Elected members of parliament have to submit a register of interests within one month of their election – and the regulations are complicated, covering ten different categories.

The most obvious category is employment and earnings. Any payments over £100 they receive from outside parliament must be registered; payments of less than £100 must also be registered if that person pays them regularly.

The rules are clear that this includes "salaries, fees and payments in kind; gifts received in recognition of services performed", as well as "taxable expenses, allowances and benefits such as company cars", and redundancy payments.

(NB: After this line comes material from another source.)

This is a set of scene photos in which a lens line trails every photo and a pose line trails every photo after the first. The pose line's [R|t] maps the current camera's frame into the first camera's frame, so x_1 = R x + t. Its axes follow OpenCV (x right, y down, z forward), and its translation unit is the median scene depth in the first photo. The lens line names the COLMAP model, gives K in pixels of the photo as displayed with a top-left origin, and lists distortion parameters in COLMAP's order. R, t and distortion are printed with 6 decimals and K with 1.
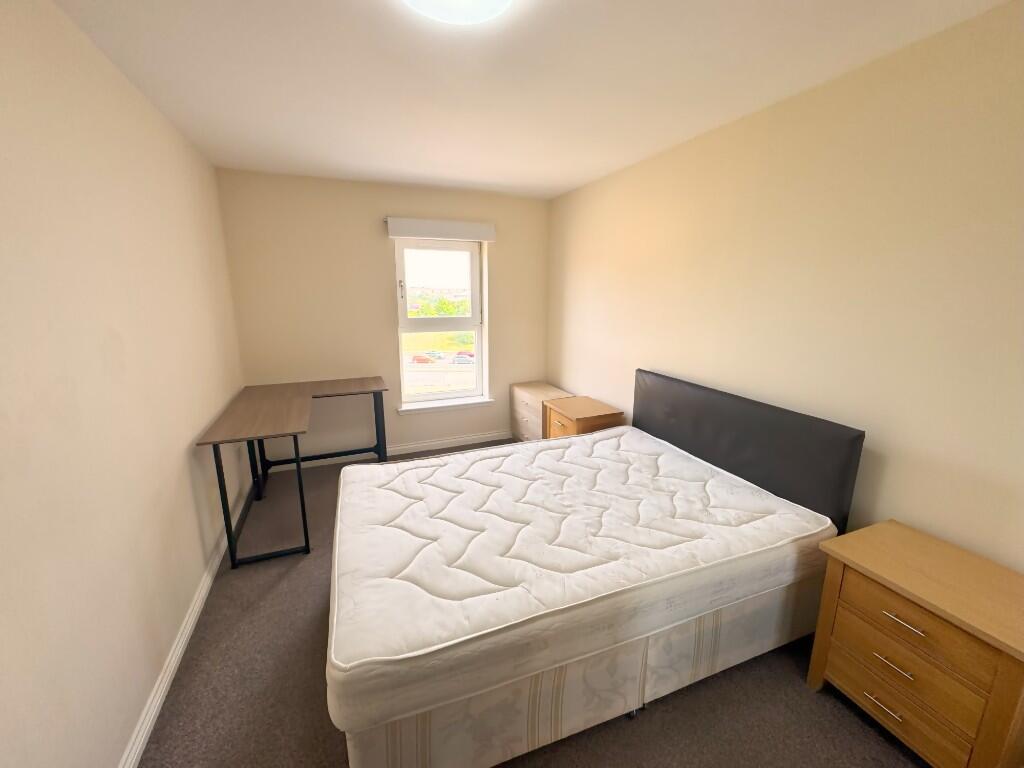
lens RADIAL K [[406.6, 0, 513.6], [0, 406.6, 381.2], [0, 0, 1]] dist [0.001074, 0.000010]
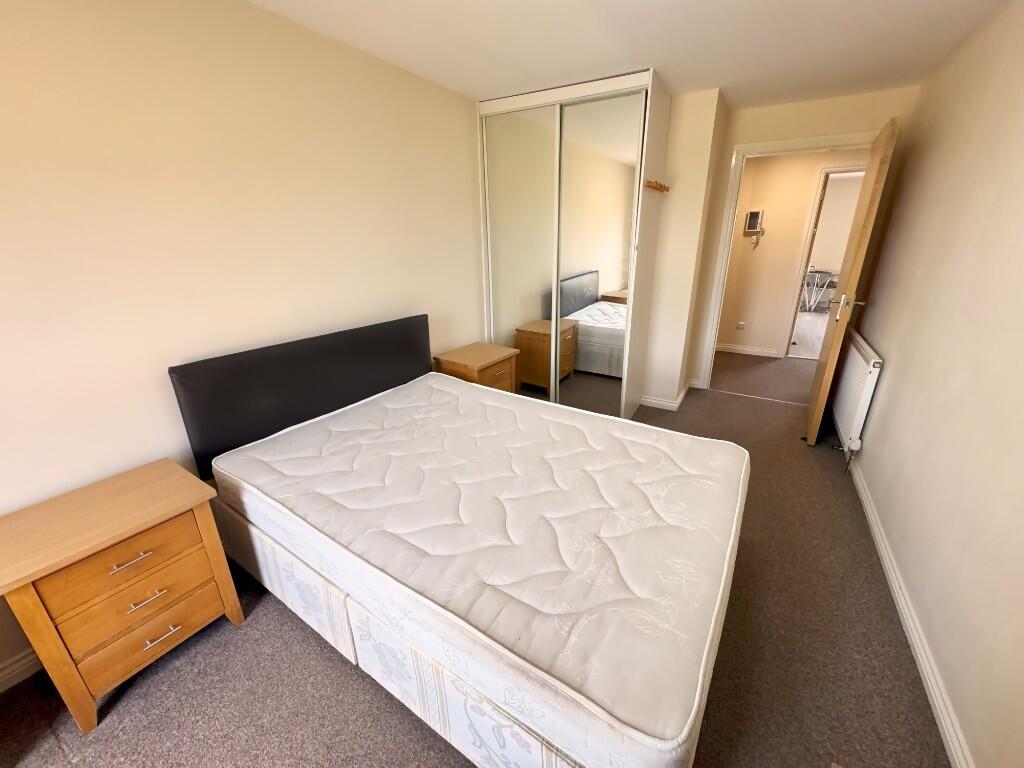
lens RADIAL K [[406.6, 0, 513.6], [0, 406.6, 381.2], [0, 0, 1]] dist [0.001074, 0.000010]
pose [[-0.595438, -0.274794, 0.754945, -0.489297], [0.176586, 0.871942, 0.456656, -0.229807], [-0.783755, 0.405223, -0.470662, 1.128408]]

A separate category exists for donations and other support for their activities as an MP or their local political parties. This means loans, financial support, and payment in kind like use of events spaces or training. Ca

Gifts, benefits and hospitality from sources both in the UK and abroad are covered, as are visits outside the UK, "where the cost is over £300 if that cost is not wholly borne by the Member or by UK public funds".

MPs also have to declare any land and property they own which "has a value of more than £100,000 or forms part of a total property portfolio whose value exceeds £100,000". However, homes which are "used wholly for their own personal residential purposes, or those of their spouse, partner or dependent children" are excluded.

There are also separate categories for shareholdings: anything over £70,000 or which any holdings which amount to more than 15 per cent of shares.

And certain family members are covered too: any family member who gets more than £700 in parliamentary funding must be declared publicly. Family members who are engaged in lobbying the public sector must also be noted in the register.

So where might Sajid Javid's offshore trust sit? In the miscellaneous "category 8". The rules for this category say members must declare "any relevant financial interest or material benefit which does not clearly fall into one of the other categories, including any shareholding which falls below the relevant threshold, or any other financial asset, including an asset held in trust".

But the rules for this category say a declaration must be made if the member "considers that it meets the test of relevance; in other words, that it might reasonably be thought by others to influence his or her actions or words as a Member".

It seems that Javid ought to have thought that: as James Murray, shadow financial secretary to the Treasury told The Independent: "If Sajid Javid held money in an offshore trust while he was part of the Treasury, it would raise further questions about decision making in this government."